> **Текст страницы**
▬▬▬▬▬▬▬▬▬▬

Мак-Тинесс и Рид, ко времени моего посещения рудника, уже извлекли изрядное количество килограммов чистого золота и разработка жилы шла без остановки. Виновник же находки месторождения был взят на рудник и жил теперь у них на положении и правах чуть ли не родного сына.
Выяснив все нужное на руднике, я вернулся на территорию округа Тенкодого. Англичане, видимо, что-то чувствовали и мне было даже забавно, как они старались сбить меня с толку и запутать мои наблюдения на местности. Но это им не удалось: оказавшись с другой стороны границы, я прямо пошел туда куда нужно, то-есть в участок, в котором могло-бы существовать продолжение золотоносной жилы Нангоди.
К моему удивлению, там, в совершенно безлюдной глуши, среди высокой девственной травы, я вдруг попал на прекрасную накатанную автомобильную дорогу. На ней валялись забытые или потерянные лопаты с клеймом английской фабрики. В этом месте я побывал уже раньше, видел там и кварцевые жилы, и знал, что они по своей золотоносности ничего не имеют общего с месторождением Нангоди. Но раньше к ним не вела автомобильная дорога, на ней не было ничего оставлено английского и на самих жилах не было заметно следов европейских разведочных работ. Было ясно, что англичане — народ энергичный и довольно — бесцеремонный — спокойно работали там, не спрашивая никакого официального разрешения у французской администрации; они провели туда дорогу и, не найдя ничего для себя интересного в зоне возможного продолжения жилы Нангоди, удовлетворились потерей своей лопаты… Ведь, они были совершенно уверены, что никто из французов не появится в этом диком районе…
Подобранную лопату, с сопроводительным письмом, в котором я прозрачно и саркастически намекал на бесцеремонность англичан, я отослал Мистеру Рид на рудник.

▬▬▬▬▬▬▬▬▬▬

> **Условие задачи**
Перепишите без изменений фрагмент рассказа о руднике Нангоди — от слов «Выяснив все нужное» до слов «золотоносной жилы Нангоди.» включительно.

▬▬▬▬▬▬▬▬▬▬

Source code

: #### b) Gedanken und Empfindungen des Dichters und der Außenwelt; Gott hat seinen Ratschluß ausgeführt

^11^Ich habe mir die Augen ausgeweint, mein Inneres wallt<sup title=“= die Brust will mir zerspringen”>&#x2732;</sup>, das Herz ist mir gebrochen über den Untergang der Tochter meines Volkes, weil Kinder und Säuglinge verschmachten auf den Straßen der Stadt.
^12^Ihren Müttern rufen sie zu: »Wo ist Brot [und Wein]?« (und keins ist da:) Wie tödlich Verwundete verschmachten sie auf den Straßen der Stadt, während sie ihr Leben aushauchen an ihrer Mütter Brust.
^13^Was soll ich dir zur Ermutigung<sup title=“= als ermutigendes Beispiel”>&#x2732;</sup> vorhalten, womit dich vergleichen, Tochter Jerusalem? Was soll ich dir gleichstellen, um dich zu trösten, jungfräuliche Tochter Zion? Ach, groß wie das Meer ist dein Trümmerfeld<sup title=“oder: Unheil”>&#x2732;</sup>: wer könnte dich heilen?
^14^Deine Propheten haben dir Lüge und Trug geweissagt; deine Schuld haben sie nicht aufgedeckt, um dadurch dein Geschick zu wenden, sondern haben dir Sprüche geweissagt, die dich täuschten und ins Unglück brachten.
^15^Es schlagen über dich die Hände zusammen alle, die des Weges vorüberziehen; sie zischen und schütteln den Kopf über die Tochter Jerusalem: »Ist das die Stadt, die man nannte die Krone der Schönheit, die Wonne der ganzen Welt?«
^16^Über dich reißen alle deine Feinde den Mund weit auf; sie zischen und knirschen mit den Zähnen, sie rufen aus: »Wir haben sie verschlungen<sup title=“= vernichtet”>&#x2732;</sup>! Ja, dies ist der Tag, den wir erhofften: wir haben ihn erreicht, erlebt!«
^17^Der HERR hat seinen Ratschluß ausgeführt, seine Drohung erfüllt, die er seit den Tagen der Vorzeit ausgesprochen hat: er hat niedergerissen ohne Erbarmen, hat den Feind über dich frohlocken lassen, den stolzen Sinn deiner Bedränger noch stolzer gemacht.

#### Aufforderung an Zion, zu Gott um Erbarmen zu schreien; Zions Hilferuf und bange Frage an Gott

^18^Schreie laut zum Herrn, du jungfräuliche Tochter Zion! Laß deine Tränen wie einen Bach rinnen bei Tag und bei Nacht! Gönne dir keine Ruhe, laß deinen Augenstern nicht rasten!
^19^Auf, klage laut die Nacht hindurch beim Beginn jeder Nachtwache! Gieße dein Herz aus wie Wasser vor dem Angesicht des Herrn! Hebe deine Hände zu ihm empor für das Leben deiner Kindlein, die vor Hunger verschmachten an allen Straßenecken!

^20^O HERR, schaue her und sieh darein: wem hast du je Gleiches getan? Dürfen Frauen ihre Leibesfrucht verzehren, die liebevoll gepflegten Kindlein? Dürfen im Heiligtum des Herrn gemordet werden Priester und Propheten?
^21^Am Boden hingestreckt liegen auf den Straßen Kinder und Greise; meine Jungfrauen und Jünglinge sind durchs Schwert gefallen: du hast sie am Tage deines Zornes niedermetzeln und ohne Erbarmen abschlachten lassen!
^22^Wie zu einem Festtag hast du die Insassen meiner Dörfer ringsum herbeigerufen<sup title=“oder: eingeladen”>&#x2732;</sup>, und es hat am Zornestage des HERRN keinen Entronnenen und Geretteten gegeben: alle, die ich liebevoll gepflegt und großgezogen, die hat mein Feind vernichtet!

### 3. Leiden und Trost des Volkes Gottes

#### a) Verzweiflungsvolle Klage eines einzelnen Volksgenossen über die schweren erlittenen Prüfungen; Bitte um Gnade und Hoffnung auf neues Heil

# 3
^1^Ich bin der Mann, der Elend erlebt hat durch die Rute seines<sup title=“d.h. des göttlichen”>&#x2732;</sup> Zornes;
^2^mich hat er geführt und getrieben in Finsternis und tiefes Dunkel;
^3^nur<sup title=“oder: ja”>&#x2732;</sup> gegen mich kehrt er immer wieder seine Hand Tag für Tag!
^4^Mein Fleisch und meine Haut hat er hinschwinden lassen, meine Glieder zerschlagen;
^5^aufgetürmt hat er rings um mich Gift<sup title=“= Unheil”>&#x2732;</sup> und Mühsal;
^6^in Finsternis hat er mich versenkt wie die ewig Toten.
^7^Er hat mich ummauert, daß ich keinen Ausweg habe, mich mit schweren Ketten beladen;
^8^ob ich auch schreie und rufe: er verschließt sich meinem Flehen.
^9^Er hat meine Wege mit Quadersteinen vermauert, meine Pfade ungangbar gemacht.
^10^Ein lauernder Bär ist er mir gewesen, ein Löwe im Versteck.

▬▬▬▬▬▬▬▬▬▬

> **Ответ**
Выяснив все нужное на руднике, я вернулся на территорию округа Тенкодого. Англичане, видимо, что-то чувствовали и мне было даже забавно, как они старались сбить меня с толку и запутать мои наблюдения на местности. Но это им не удалось: оказавшись с другой стороны границы, я прямо пошел туда куда нужно, то-есть в участок, в котором могло-бы существовать продолжение золотоносной жилы Нангоди.